AI Use Cases: What Radiologists Need to Know
While computer science experts understand how to train computers, it falls to radiologists to help AI developers understand which problems need to be solved to improve patient care.
Working to solve problems that don’t exist is a waste of everyone’s time. Preventing that fruitless pursuit is a key goal of the ACR Data Science Institute™ (DSI) Data Science Subspecialty Panels.
Use cases are the mechanism by which DSI communicates to the AI developer community the tasks AI could perform that would be useful to radiologists and could improve patient care. More specifically, a use case is a narrative description and flow chart defining the goal of an AI algorithm — including required clinical inputs — and describing how the algorithm would best integrate into radiologists’ workflows alongside other radiology tools.
Why Develop Use Cases?
While computer science experts understand how to train computers to process images, they often do not understand which parts of a radiologic study are most relevant to patient care. As radiologists, we take this knowledge for granted. For someone with no medical background, however, it is next to impossible to determine what is clinically relevant without some guidance.
Clinical relevancy may involve identification of specific imaging findings, accurate quantification of imaging biomarkers, classification of pathological conditions, or a change in appearance from an earlier study to a later study. Even when algorithms are capable of identifying a clinically relevant finding or pathological condition, it is important to ask: Is this a problem worth solving?
While an AI algorithm could train a computer to count the fingers on a hand radiograph, there would be no benefit to the radiologist reading the study. A better alternative would be a narrow AI system that could quietly evaluate every visible scaphoid bone on a hand or wrist radiograph, then alert the radiologist when it detects a fracture.
An algorithm that supports detection and classification of certain fractures also would be a welcome addition to most radiologists’ armamentarium, if it is integrated with existing systems and doesn’t hinder the workflow. To be accepted by the market and provide value-added patient care, an algorithm will need to be clinically useful and readily integrated into radiologists’ standard workflow. And that’s where the ACR DSI Data Science Subspecialty Panels come in.

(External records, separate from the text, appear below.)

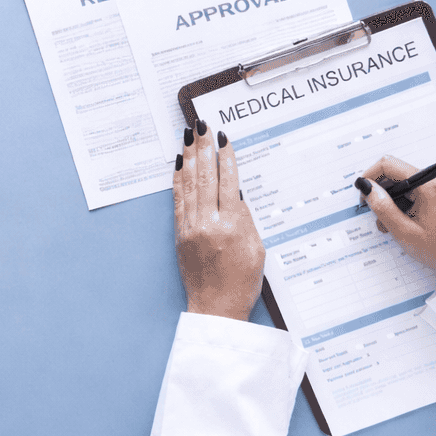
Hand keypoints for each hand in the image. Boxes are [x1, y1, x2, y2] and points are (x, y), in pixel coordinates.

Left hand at [174, 120, 264, 320]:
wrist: (216, 310)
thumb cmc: (242, 283)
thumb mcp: (257, 249)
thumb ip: (246, 219)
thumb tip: (234, 191)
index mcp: (234, 227)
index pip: (229, 182)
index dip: (226, 157)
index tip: (223, 138)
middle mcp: (209, 224)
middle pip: (206, 177)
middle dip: (203, 148)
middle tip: (201, 125)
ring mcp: (191, 229)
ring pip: (189, 185)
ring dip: (188, 157)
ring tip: (188, 135)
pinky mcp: (179, 235)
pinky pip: (178, 201)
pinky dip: (177, 180)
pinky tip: (178, 164)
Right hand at [356, 155, 435, 279]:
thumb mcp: (404, 232)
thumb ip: (382, 207)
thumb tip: (367, 188)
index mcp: (428, 184)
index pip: (388, 164)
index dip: (370, 177)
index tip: (363, 196)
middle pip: (396, 173)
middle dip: (382, 193)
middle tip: (378, 217)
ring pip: (406, 183)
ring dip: (393, 201)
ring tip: (392, 225)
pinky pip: (418, 190)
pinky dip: (406, 203)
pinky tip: (405, 222)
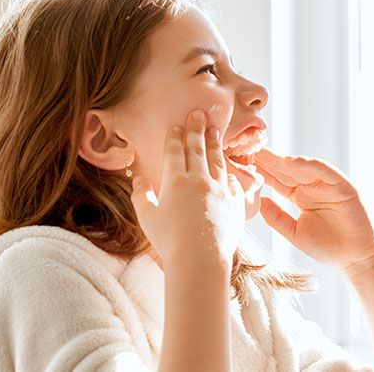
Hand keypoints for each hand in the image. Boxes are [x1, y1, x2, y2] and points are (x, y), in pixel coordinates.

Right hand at [131, 109, 244, 270]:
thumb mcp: (147, 217)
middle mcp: (199, 180)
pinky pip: (234, 183)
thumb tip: (137, 178)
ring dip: (215, 143)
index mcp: (175, 180)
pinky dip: (231, 174)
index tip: (176, 125)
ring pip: (217, 160)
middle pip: (197, 148)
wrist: (200, 260)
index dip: (174, 137)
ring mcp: (220, 190)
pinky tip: (230, 170)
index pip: (174, 151)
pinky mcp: (236, 203)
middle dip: (197, 128)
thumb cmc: (169, 241)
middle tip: (199, 113)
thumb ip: (141, 195)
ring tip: (215, 130)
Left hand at [254, 151, 373, 278]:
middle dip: (266, 160)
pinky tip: (290, 162)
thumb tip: (257, 201)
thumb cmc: (327, 247)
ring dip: (282, 159)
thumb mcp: (293, 232)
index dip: (259, 171)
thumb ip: (276, 216)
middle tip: (244, 148)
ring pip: (302, 167)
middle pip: (285, 170)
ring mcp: (327, 184)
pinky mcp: (343, 185)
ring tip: (262, 152)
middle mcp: (311, 186)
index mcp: (299, 196)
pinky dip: (308, 165)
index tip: (238, 164)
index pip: (276, 179)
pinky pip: (324, 171)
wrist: (355, 259)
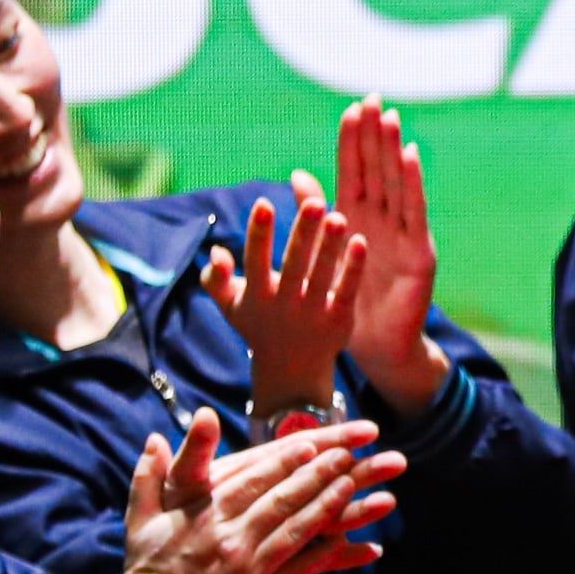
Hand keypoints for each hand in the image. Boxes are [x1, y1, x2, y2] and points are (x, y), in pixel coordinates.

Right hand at [120, 409, 407, 573]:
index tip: (311, 443)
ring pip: (298, 528)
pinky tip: (354, 539)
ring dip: (329, 505)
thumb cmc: (150, 569)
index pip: (253, 480)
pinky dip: (331, 552)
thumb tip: (155, 439)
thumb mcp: (142, 518)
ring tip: (354, 485)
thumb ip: (150, 476)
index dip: (284, 461)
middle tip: (347, 455)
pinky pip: (304, 567)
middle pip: (283, 498)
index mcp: (207, 514)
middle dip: (317, 474)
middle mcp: (233, 536)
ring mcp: (253, 565)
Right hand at [203, 188, 363, 414]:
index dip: (258, 233)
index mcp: (257, 295)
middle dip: (303, 233)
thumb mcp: (231, 305)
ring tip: (338, 217)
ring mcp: (313, 313)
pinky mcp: (338, 320)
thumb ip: (215, 279)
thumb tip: (216, 252)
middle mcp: (284, 303)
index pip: (256, 259)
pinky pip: (347, 290)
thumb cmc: (258, 326)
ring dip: (330, 246)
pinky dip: (353, 268)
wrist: (291, 371)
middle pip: (294, 263)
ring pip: (322, 274)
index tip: (263, 203)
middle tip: (314, 202)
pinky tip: (360, 241)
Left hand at [332, 100, 451, 416]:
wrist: (376, 345)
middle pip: (377, 169)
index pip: (353, 171)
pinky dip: (412, 182)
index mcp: (356, 219)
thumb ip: (315, 213)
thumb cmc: (348, 302)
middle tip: (374, 98)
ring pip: (395, 183)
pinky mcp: (418, 251)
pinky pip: (414, 211)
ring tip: (389, 118)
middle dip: (374, 135)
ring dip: (392, 150)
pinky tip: (409, 155)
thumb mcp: (324, 254)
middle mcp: (381, 220)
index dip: (352, 141)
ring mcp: (402, 233)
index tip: (351, 108)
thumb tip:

How Are DSI Use Cases Novel?
ACR formed the DSI in 2017 with the goal of creating a framework for implementation of machine learning in the radiological professions. From the start, DSI set out to define clinically relevant use cases for the development of AI algorithms in medical imaging, IR, and radiation oncology. The Data Science Subspecialty Panels were formed early on to begin considering a broad range of possible use cases for AI and make recommendations on their potential impact.
The panels are comprised of radiologists with diverse backgrounds and include both academic and private practice radiologists. Panel members collaborate to identify relevant AI use cases and prioritize them for use by developers to build relevant AI algorithms. Some panels include radiologists who spend a significant portion of time in industry. These panel members understand the perspective of a radiology software/services vendor and can provide input as to which projects are feasible and which are unrealistic at this point in AI development.
How Do the Use Case Panels Work?
The dozens of volunteer experts recruited by DSI in 2017 to begin developing use cases were tasked with creating a usable framework for AI algorithm developers, then build on that framework to create clinically relevant use cases. Panel volunteers included physicians, medical physicists, data scientists, and software engineers, among others.
Once the panels were assembled, each radiologist was asked to submit two or three problems from their practices that might be amenable to an AI solution. Panelists then made “elevator pitches” for their concepts during panel meetings and other panel members provided comments.
At this early stage, ideas for potential use cases were only discarded if the panel felt they were not within the scope of the specific panel or were not considered to need specific input from radiologists. The vast majority of use cases that were proposed moved forward to the next round of review. Details of concepts were then put into templates provided by the DSI.
During panel conference calls over the next few months, individuals presented their draft concepts and received feedback on various aspects of each proposed use case. After the calls, DSI staff incorporated changes to the drafts and sent them on to the presenting panel member for editing.
What’s on the Horizon for Use Cases?
To achieve success, panels will rely on a broad array of stakeholders — including individual ACR members, academic departments, other radiology societies, and the developer community itself — to submit fresh ideas for use cases. This will help keep the AI engine running and create a best-in-class directory of hundreds of AI use cases.
By Jay W. Patti, MD, chair of an ACR Data Science Institute™ use case panel and chief radiology informatics officer at Mecklenburg Radiology Associates in Charlotte, N.C.